Sveva Mazzari, tennista ligure classe 1994, ci ha raccontato la sua esperienza negli Stati Uniti d’America: dai primi passi, fino all’arrivo in Virginia e alla laurea presso la University of Huston.
“Ho iniziato a giocare a tennis nel 2002 – racconta Sveva –, avevo 8 anni se non ricordo male, ma era una passione che condividevo con altre attività. Con un papà maestro di tennis ho dovuto prendere presto una decisione ed è così che è divenuto lo sport della mia vita. In principio non vivevo la competizione, per me era e resta un grande divertimento e un momento di condivisione.
Il primo contatto con l’universo dei college americani l’ho avuto intorno ai 17 anni, mentre frequentavo il penultimo anno di liceo classico. Diversi allenatori si erano fatti sentire tramite Facebook e da quel momento ho iniziato a prendere sul serio questa possibilità. Onestamente mai avrei potuto immaginare di trasferirmi negli Stati Uniti per studiare e continuare a giocare, tanto che inizialmente ero molto scettica. La scuola era la mia assoluta priorità e dovevo trovare il modo di far conciliare le cose. Al termine del liceo ho provato a fare l’atleta a 360 gradi ma dopo un anno ho sentito la pressione ed il desiderio di mettermi di nuovo sotto con i libri: è così che sono volata subito negli States”.
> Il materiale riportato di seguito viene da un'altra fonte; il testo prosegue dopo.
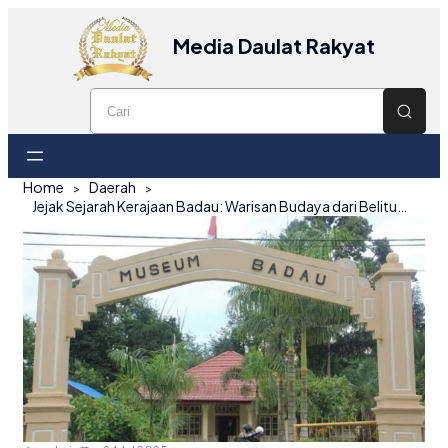
Media Daulat Rakyat
Home
Daerah
Jejak Sejarah Kerajaan Badau: Warisan Budaya dari Belitung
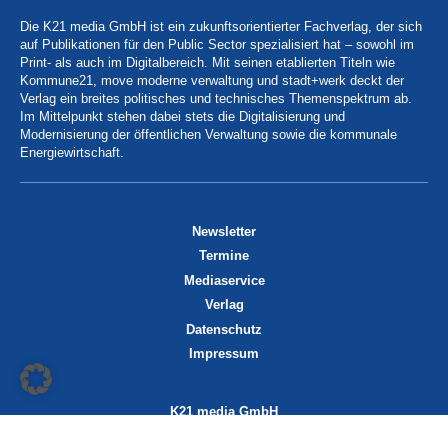
Die K21 media GmbH ist ein zukunftsorientierter Fachverlag, der sich
auf Publikationen für den Public Sector spezialisiert hat – sowohl im
Print- als auch im Digitalbereich. Mit seinen etablierten Titeln wie
Kommune21, move moderne verwaltung und stadt+werk deckt der
Verlag ein breites politisches und technisches Themenspektrum ab.
Im Mittelpunkt stehen dabei stets die Digitalisierung und
Modernisierung der öffentlichen Verwaltung sowie die kommunale
Energiewirtschaft.
Newsletter
Termine
Mediaservice
Verlag
Datenschutz
Impressum
K21 media GmbH
Friedrichstraße 13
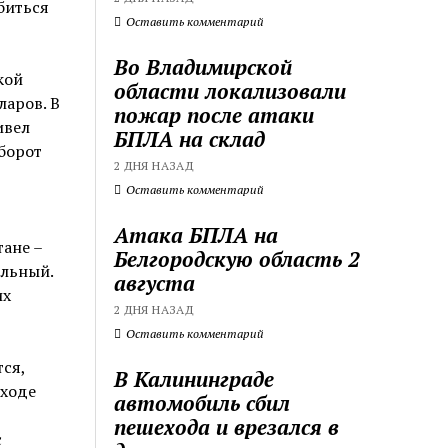
биться
Оставить комментарий
Во Владимирской
кой
области локализовали
аров. В
пожар после атаки
ивел
БПЛА на склад
борот
2 ДНЯ НАЗАД
Оставить комментарий
Атака БПЛА на
тане –
Белгородскую область 2
альный.
августа
их
2 ДНЯ НАЗАД
Оставить комментарий
ся,
В Калининграде
 ходе
автомобиль сбил
пешехода и врезался в
с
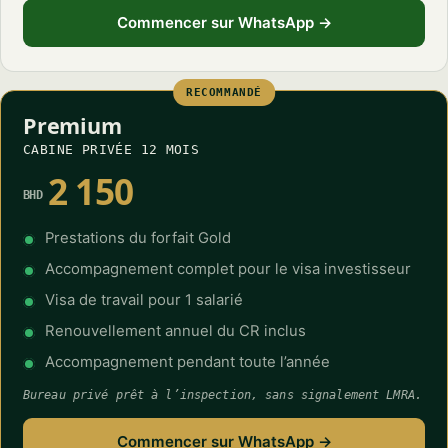
Commencer sur WhatsApp →
RECOMMANDÉ
Premium
CABINE PRIVÉE 12 MOIS
2 150
BHD
Prestations du forfait Gold
Accompagnement complet pour le visa investisseur
Visa de travail pour 1 salarié
Renouvellement annuel du CR inclus
Accompagnement pendant toute l’année
Bureau privé prêt à l’inspection, sans signalement LMRA.
Commencer sur WhatsApp →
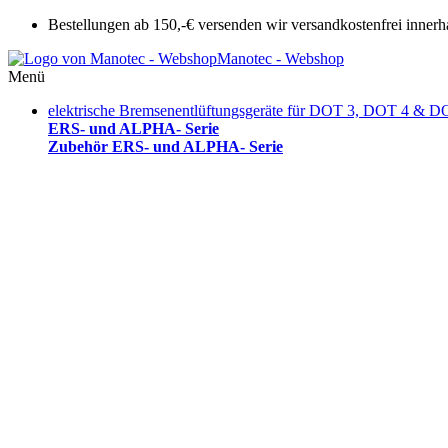
Bestellungen ab 150,-€ versenden wir versandkostenfrei innerh
Manotec - Webshop
Menü
elektrische Bremsenentlüftungsgeräte für DOT 3, DOT 4 & D
ERS- und ALPHA- Serie
Zubehör ERS- und ALPHA- Serie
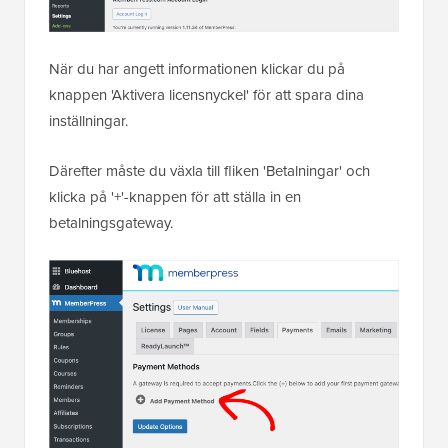
När du har angett informationen klickar du på
knappen 'Aktivera licensnyckel' för att spara dina
inställningar.
Därefter måste du växla till fliken 'Betalningar' och
klicka på '+'-knappen för att ställa in en
betalningsgateway.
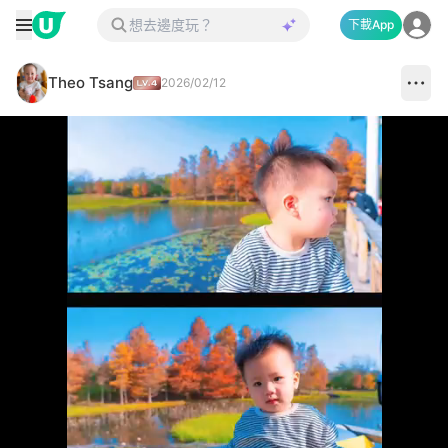
下載App
Theo Tsang
2026/02/12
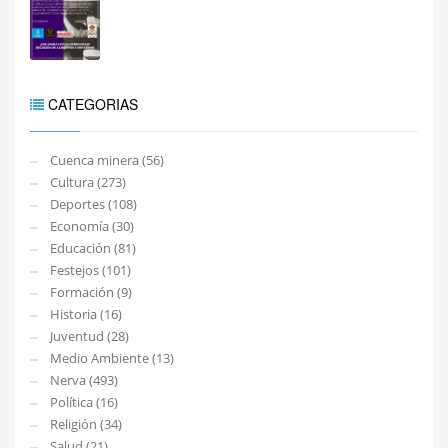
CATEGORIAS
Cuenca minera (56)
Cultura (273)
Deportes (108)
Economía (30)
Educación (81)
Festejos (101)
Formación (9)
Historia (16)
Juventud (28)
Medio Ambiente (13)
Nerva (493)
Política (16)
Religión (34)
Salud (21)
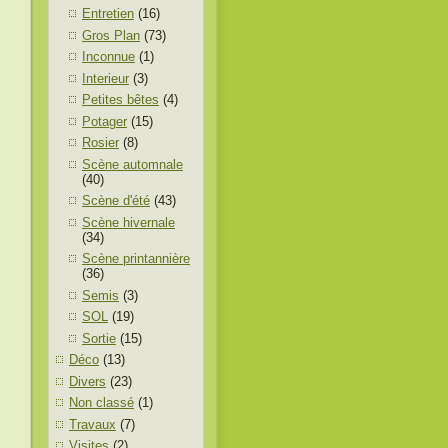
Entretien
(16)
Gros Plan
(73)
Inconnue
(1)
Interieur
(3)
Petites bêtes
(4)
Potager
(15)
Rosier
(8)
Scène automnale
(40)
Scène d'été
(43)
Scène hivernale
(34)
Scène printannière
(36)
Semis
(3)
SOL
(19)
Sortie
(15)
Déco
(13)
Divers
(23)
Non classé
(1)
Travaux
(7)
Visites
(2)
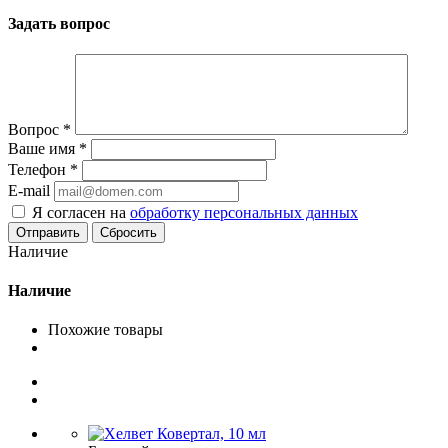
Задать вопрос
Вопрос
*
Ваше имя
*
Телефон
*
E-mail
Я согласен на
обработку персональных данных
Сбросить
Наличие
Наличие
Похожие товары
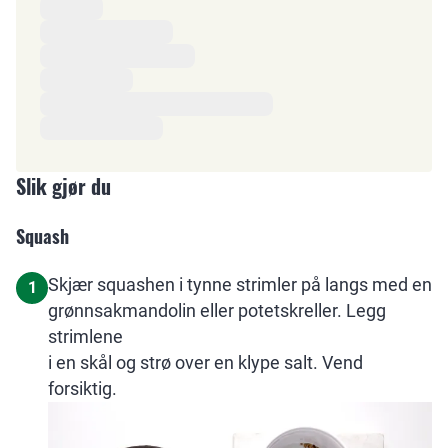
Ingredienser
Slik gjør du
Squash
Skjær squashen i tynne strimler på langs med en
1
grønnsakmandolin eller potetskreller. Legg
strimlene
i en skål og strø over en klype salt. Vend
forsiktig.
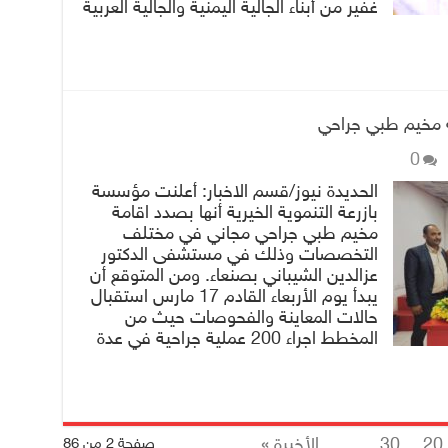
غفير من أبناء الجالية اليمنية والجالية العربية
مة مخيم طبي جراحي
0
الحديدة نيوز/قسم الاخبار: أعلنت مؤسسة
بازرعة التنموية الخيرية أنها بصدد اقامة
مخيم طبي جراحي مجاني في مختلف
التخصصات وذلك في مستشفى الدكتور
عزالدين الشيباني بصنعاء. ومن المتوقع أن
يبدأ يوم الأربعاء القادم 17 مارس استقبال
حالات المعاينة والفحوصات حيث من
المخطط اجراء 200 عملية جراحية في عدة
20
30
...
الأخيرة »
صفحة 2 من 86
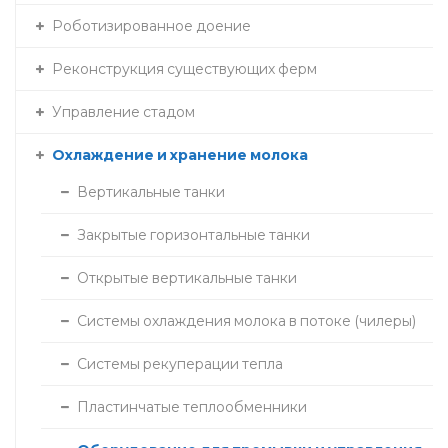
Роботизированное доение
Реконструкция существующих ферм
Управление стадом
Охлаждение и хранение молока
Вертикальные танки
Закрытые горизонтальные танки
Открытые вертикальные танки
Системы охлаждения молока в потоке (чилеры)
Системы рекуперации тепла
Пластинчатые теплообменники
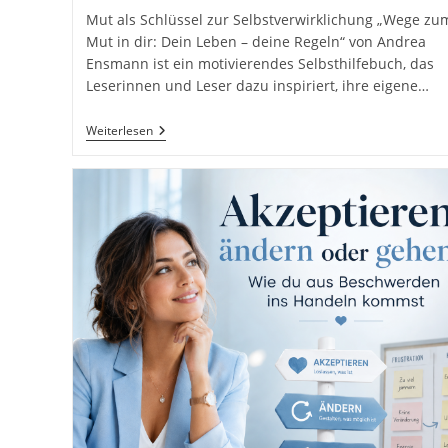
Mut als Schlüssel zur Selbstverwirklichung „Wege zu
Mut in dir: Dein Leben – deine Regeln“ von Andrea
Ensmann ist ein motivierendes Selbsthilfebuch, das
Leserinnen und Leser dazu inspiriert, ihre eigene…
Wege
Weiterlesen
Zum
Mut
In
Dir:
Dein
Leben
–
Deine
Regeln
Von
Andrea
Ensmann
Freya
Verlag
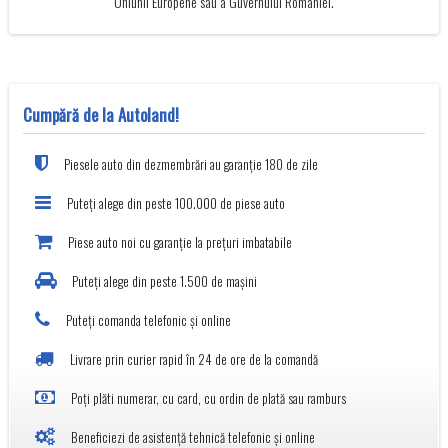
Uniunii Europene sau a Guvernului României.
Cumpără de la Autoland!
Piesele auto din dezmembrări au garanție 180 de zile
Puteți alege din peste 100.000 de piese auto
Piese auto noi cu garanție la prețuri imbatabile
Puteți alege din peste 1.500 de mașini
Puteți comanda telefonic și online
Livrare prin curier rapid în 24 de ore de la comandă
Poți plăti numerar, cu card, cu ordin de plată sau ramburs
Beneficiezi de asistență tehnică telefonic și online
La scelta del college non è stata semplice. Al mio arrivo in Virginia c’era un mondo nuovo tutto da scoprire, con coraggio e determinazione. In occasione del primo match ho rotto il legamento crociato e sono stata ferma otto mesi dovendo fare i conti con un’operazione. Il corso di studi? Anche da quel punto di vista regnava l’incertezza più totale, prendere posizione alla svelta è stato stimolante. Dopo un anno in Virginia mi sono trasferita alla University of Huston per giocare in prima divisione ed è li che, dopo due anni, mi sono laureata in spagnolo, antropologia e matematica. Ero abituata ad un college molto piccolo, approdare in una università con oltre 30.000 studenti mi ha messa davanti a molte responsabilità.
Tutto era diverso, dai ritmi quotidiani al rapporto con i professori. Il mio primo anno a Huston è stato duro sotto tutti i punti di vista. L’allenatrice era molto esigente e pretendeva il massimo da tutte noi: si stava in campo almeno quattro ore al giorno, spesso anche alle sei del mattino. Il primo allenamento sui gradoni del Football Stadium non lo dimenticherò mai. Sono praticamente stata costretta ad organizzarmi e a far quadrare il tutto, il college fa crescere molto velocemente e aiuta ad accettare le sfide a testa alta“.
Dai tornei alla scrivania, senza tralasciare il tempo libero. “Come accade in quasi tutte le università americane, senza macchina è difficile spostarsi. Huston è una città molto grande e ricca di verde, spesso mi capitava di fare lunghe passeggiate nei parchi in bicicletta insieme alle mie compagne di corso. Gli atleti-studenti sanno fare gruppo molto velocemente e si vive sin da subito un forte senso di ‘comunità’. Con alcuni di loro sono rimasta in contatto e ci sentiamo spesso per aggiornarci su come stiano andando le cose a ciascuno di noi”.
Il bilancio non può che essere positivo. “Qualora se ne abbia la possibilità è un’esperienza che consiglio di fare, magari con il giusto supporto. Ho capito quanto fosse bello essere indipendente e crearsi dei propri spazi. Ho superato la timidezza e formato tanti lati del mio carattere. Al giorno d’oggi l’inglese è fondamentale, mai come in un college è facile impararlo. Ti resta dentro tutta la vita, è come vivere in un film”.